What calculations do we need? Kinda answered that in that we need two calculations: One to total the rain within each month/year, and another to get the averages across those months.

We could do the code all in one chunk, but you wouldn’t see the result of the first group and sum, so we’ll do it in two.

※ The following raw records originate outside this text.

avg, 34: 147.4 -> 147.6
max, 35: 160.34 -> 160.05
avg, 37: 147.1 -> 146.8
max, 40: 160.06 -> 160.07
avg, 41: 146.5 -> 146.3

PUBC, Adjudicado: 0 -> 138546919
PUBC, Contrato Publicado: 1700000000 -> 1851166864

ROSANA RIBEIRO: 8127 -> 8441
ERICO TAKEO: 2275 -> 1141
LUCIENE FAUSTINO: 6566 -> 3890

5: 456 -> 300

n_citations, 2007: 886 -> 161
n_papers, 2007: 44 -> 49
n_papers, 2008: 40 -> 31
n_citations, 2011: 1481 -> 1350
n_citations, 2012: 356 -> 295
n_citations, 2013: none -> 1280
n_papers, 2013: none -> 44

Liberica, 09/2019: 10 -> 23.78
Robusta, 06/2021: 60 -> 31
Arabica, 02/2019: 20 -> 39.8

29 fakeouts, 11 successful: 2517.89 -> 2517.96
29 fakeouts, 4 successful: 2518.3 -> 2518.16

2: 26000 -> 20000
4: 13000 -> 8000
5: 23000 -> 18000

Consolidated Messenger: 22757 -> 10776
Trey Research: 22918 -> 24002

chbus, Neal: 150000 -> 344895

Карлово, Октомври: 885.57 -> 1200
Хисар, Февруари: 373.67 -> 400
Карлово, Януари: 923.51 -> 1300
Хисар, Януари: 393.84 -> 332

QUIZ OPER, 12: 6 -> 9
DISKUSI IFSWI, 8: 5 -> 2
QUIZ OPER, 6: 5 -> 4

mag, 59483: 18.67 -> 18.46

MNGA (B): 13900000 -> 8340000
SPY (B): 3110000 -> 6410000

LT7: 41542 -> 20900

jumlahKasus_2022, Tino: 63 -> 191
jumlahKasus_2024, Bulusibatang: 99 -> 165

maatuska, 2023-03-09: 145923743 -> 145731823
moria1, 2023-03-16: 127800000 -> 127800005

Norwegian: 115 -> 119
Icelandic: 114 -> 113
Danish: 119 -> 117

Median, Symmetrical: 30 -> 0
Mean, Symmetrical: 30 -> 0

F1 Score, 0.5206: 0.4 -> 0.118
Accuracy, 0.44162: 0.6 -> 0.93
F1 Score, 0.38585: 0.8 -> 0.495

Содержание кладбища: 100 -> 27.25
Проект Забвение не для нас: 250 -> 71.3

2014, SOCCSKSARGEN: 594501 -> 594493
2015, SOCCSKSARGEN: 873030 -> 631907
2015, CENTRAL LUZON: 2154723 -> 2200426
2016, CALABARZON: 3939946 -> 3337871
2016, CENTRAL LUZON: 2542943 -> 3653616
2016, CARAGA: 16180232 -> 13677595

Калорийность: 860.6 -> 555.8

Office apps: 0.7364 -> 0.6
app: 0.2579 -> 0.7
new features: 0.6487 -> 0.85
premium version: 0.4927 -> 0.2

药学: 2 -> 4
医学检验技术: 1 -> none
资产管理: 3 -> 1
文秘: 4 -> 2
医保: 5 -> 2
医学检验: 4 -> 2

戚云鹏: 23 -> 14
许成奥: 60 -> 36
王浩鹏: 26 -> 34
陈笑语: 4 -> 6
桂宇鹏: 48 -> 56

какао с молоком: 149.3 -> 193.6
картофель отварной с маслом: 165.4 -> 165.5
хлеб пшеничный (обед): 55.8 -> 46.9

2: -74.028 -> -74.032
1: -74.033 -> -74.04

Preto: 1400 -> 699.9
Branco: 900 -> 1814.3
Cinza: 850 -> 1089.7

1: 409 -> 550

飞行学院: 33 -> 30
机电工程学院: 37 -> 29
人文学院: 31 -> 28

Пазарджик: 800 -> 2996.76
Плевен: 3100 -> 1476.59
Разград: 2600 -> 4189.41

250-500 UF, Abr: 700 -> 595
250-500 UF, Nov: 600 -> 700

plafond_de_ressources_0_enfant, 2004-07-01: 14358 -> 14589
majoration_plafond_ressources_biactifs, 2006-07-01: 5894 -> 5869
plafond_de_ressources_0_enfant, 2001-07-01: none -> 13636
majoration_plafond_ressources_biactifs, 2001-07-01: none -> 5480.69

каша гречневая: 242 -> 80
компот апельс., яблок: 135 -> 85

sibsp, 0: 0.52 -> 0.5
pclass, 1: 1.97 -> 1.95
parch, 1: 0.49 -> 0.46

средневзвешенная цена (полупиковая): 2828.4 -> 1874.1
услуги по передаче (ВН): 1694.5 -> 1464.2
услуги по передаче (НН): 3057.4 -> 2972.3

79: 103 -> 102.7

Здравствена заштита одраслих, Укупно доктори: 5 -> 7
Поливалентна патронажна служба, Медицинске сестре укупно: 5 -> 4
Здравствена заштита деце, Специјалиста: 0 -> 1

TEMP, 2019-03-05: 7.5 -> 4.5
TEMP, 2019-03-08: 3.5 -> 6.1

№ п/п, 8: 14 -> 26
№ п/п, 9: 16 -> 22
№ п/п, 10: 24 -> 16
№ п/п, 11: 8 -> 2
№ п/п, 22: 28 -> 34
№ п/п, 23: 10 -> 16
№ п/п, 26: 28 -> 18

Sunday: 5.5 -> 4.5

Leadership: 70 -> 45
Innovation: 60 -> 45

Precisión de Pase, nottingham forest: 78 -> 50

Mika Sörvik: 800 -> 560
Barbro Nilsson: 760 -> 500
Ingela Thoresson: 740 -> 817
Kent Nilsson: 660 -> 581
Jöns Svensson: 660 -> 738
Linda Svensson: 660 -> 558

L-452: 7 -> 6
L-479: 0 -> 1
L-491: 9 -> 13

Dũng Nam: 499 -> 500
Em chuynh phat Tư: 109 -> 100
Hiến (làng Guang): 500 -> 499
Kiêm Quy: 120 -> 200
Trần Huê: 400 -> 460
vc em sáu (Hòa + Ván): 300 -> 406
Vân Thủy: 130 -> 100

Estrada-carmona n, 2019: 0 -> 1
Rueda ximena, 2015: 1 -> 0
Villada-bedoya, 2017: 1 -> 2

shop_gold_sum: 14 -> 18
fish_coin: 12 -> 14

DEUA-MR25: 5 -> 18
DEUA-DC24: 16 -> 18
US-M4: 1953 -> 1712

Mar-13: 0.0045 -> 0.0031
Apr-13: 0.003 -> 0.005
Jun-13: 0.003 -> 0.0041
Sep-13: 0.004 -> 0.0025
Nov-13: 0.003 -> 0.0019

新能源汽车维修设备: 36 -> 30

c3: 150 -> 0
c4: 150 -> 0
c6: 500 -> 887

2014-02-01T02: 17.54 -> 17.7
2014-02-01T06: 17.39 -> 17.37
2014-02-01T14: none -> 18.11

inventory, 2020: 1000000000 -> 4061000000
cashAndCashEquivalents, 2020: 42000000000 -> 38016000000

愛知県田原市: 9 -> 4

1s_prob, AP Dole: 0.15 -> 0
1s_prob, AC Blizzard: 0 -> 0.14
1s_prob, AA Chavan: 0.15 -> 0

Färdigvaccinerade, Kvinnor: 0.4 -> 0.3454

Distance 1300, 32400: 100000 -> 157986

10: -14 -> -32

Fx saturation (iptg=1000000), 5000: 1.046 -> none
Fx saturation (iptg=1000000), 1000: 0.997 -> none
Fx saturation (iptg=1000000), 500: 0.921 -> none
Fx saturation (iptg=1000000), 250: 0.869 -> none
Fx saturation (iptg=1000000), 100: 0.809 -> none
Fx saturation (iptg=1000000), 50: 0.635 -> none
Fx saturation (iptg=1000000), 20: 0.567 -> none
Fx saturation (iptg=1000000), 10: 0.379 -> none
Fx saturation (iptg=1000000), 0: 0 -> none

tx_mn_yr_rain <- tx_clean |> 
1  filter(yr >= 1940, yr <= 2022) |>
2  group_by(city, mn, yr) |>
3  summarize(mn_yr_rain = sum(rain, na.rm = TRUE))
1
We filter to get our full years
2
We group by three things so we can add the rain in each city for each month of each year.
3
We then sum the rain with a nice name. We use na.rm = TRUE because there were cases where the rain value was blank instead of 0.0. Perhaps the station was down? Would need to do some reporting to figure that out.
`summarise()` has grouped output by 'city', 'mn'. You can override using the
`.groups` argument.
tx_mn_yr_rain  
city_avg_rain <- tx_mn_yr_rain |> 
1  group_by(city, mn) |>
2  summarise(avg_mn_rain = mean(mn_yr_rain))
1
We take the result from above and group now by each city and each month, so we can work with all the “Austin in Jan” to get our average.
2
Now we can get the average mean() of those months.
`summarise()` has grouped output by 'city'. You can override using the
`.groups` argument.
city_avg_rain

And to tease you into what is in store for you tomorrow, let’s plot those results:

city_avg_rain |> 
  ggplot(aes(x = mn, y = avg_mn_rain, group = city)) +
  geom_line(aes(color = city)) +
  ylim(0,6) +
  labs(
    title = "Average monthly rainfall, 1940-2022",
    x = "", y = "Average monthly rain",
    color = "City"
  )

Challenge: Earliest 100+ day each city

Find the earliest date in each city where it reached at least 100 degrees. Here is a hint: We have the yd field that is the number of days into a year.

What do you want to learn about the weather?

Dream up a question and answer it. Maybe import your own state’s data and find something there. The earliest snowfall. The snowiest month on average. The first freeze. The last freeze. Or more challenge, the average day of the last freeze (i.e., when can I plan my garden!).